:: Dataset excerpts ::
#####

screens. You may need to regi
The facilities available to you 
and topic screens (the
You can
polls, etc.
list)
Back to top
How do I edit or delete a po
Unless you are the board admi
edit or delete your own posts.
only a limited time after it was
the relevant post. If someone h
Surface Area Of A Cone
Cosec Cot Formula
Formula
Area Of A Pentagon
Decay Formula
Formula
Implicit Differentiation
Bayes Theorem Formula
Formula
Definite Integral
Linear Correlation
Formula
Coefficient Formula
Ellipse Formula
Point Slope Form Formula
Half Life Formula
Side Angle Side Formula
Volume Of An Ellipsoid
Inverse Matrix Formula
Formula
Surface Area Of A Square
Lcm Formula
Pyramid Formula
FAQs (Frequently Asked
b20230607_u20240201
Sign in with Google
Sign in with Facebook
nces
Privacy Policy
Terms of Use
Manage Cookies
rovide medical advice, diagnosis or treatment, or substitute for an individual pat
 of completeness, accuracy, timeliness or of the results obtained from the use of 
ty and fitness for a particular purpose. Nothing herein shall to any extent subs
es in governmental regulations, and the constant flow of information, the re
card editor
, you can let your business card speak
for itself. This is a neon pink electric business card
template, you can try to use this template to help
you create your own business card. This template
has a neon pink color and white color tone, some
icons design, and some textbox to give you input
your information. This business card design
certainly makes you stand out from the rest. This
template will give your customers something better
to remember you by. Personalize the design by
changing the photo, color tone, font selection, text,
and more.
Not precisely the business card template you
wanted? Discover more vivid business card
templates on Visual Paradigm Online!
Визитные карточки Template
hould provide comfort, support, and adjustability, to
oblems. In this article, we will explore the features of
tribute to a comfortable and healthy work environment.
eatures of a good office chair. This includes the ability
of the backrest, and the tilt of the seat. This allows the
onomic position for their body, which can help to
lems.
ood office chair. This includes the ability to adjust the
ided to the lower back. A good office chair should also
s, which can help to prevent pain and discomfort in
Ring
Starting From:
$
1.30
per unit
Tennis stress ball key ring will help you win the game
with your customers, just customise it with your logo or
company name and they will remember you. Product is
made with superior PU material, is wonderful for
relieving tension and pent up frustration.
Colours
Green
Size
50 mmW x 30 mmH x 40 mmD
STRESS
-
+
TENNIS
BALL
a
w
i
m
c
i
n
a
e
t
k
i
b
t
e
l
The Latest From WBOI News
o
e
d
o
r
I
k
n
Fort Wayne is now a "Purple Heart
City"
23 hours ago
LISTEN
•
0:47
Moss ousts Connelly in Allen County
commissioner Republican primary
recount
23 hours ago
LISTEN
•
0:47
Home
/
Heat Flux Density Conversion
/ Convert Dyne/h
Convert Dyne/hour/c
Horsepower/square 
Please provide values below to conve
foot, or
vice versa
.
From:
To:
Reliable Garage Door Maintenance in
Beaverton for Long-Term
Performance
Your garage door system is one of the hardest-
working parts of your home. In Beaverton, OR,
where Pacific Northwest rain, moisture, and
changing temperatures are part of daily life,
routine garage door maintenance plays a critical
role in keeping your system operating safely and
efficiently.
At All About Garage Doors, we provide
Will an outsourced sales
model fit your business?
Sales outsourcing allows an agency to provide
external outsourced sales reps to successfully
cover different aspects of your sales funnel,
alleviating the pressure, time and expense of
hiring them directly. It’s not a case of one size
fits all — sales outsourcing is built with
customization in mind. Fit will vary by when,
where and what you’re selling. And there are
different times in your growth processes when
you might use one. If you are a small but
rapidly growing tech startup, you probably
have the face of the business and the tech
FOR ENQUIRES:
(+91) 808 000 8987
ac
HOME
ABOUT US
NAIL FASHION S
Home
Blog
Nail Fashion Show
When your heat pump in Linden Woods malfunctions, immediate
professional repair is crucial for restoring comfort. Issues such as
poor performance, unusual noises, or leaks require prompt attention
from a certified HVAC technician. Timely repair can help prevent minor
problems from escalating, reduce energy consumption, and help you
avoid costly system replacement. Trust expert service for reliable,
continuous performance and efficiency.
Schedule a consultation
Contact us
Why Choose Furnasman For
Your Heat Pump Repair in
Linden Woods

#####

:: Task statement ::
Reproduce the data above with every instance of "Linden Woods" switched to "Fort Richmond", leaving everything else untouched.

:: Response to the task ::
screens. You may need to regi
The facilities available to you 
and topic screens (the
You can
polls, etc.
list)
Back to top
How do I edit or delete a po
Unless you are the board admi
edit or delete your own posts.
only a limited time after it was
the relevant post. If someone h
Surface Area Of A Cone
Cosec Cot Formula
Formula
Area Of A Pentagon
Decay Formula
Formula
Implicit Differentiation
Bayes Theorem Formula
Formula
Definite Integral
Linear Correlation
Formula
Coefficient Formula
Ellipse Formula
Point Slope Form Formula
Half Life Formula
Side Angle Side Formula
Volume Of An Ellipsoid
Inverse Matrix Formula
Formula
Surface Area Of A Square
Lcm Formula
Pyramid Formula
FAQs (Frequently Asked
b20230607_u20240201
Sign in with Google
Sign in with Facebook
nces
Privacy Policy
Terms of Use
Manage Cookies
rovide medical advice, diagnosis or treatment, or substitute for an individual pat
 of completeness, accuracy, timeliness or of the results obtained from the use of 
ty and fitness for a particular purpose. Nothing herein shall to any extent subs
es in governmental regulations, and the constant flow of information, the re
card editor
, you can let your business card speak
for itself. This is a neon pink electric business card
template, you can try to use this template to help
you create your own business card. This template
has a neon pink color and white color tone, some
icons design, and some textbox to give you input
your information. This business card design
certainly makes you stand out from the rest. This
template will give your customers something better
to remember you by. Personalize the design by
changing the photo, color tone, font selection, text,
and more.
Not precisely the business card template you
wanted? Discover more vivid business card
templates on Visual Paradigm Online!
Визитные карточки Template
hould provide comfort, support, and adjustability, to
oblems. In this article, we will explore the features of
tribute to a comfortable and healthy work environment.
eatures of a good office chair. This includes the ability
of the backrest, and the tilt of the seat. This allows the
onomic position for their body, which can help to
lems.
ood office chair. This includes the ability to adjust the
ided to the lower back. A good office chair should also
s, which can help to prevent pain and discomfort in
Ring
Starting From:
$
1.30
per unit
Tennis stress ball key ring will help you win the game
with your customers, just customise it with your logo or
company name and they will remember you. Product is
made with superior PU material, is wonderful for
relieving tension and pent up frustration.
Colours
Green
Size
50 mmW x 30 mmH x 40 mmD
STRESS
-
+
TENNIS
BALL
a
w
i
m
c
i
n
a
e
t
k
i
b
t
e
l
The Latest From WBOI News
o
e
d
o
r
I
k
n
Fort Wayne is now a "Purple Heart
City"
23 hours ago
LISTEN
•
0:47
Moss ousts Connelly in Allen County
commissioner Republican primary
recount
23 hours ago
LISTEN
•
0:47
Home
/
Heat Flux Density Conversion
/ Convert Dyne/h
Convert Dyne/hour/c
Horsepower/square 
Please provide values below to conve
foot, or
vice versa
.
From:
To:
Reliable Garage Door Maintenance in
Beaverton for Long-Term
Performance
Your garage door system is one of the hardest-
working parts of your home. In Beaverton, OR,
where Pacific Northwest rain, moisture, and
changing temperatures are part of daily life,
routine garage door maintenance plays a critical
role in keeping your system operating safely and
efficiently.
At All About Garage Doors, we provide
Will an outsourced sales
model fit your business?
Sales outsourcing allows an agency to provide
external outsourced sales reps to successfully
cover different aspects of your sales funnel,
alleviating the pressure, time and expense of
hiring them directly. It’s not a case of one size
fits all — sales outsourcing is built with
customization in mind. Fit will vary by when,
where and what you’re selling. And there are
different times in your growth processes when
you might use one. If you are a small but
rapidly growing tech startup, you probably
have the face of the business and the tech
FOR ENQUIRES:
(+91) 808 000 8987
ac
HOME
ABOUT US
NAIL FASHION S
Home
Blog
Nail Fashion Show
When your heat pump in Fort Richmond malfunctions, immediate
professional repair is crucial for restoring comfort. Issues such as
poor performance, unusual noises, or leaks require prompt attention
from a certified HVAC technician. Timely repair can help prevent minor
problems from escalating, reduce energy consumption, and help you
avoid costly system replacement. Trust expert service for reliable,
continuous performance and efficiency.
Schedule a consultation
Contact us
Why Choose Furnasman For
Your Heat Pump Repair in
Fort Richmond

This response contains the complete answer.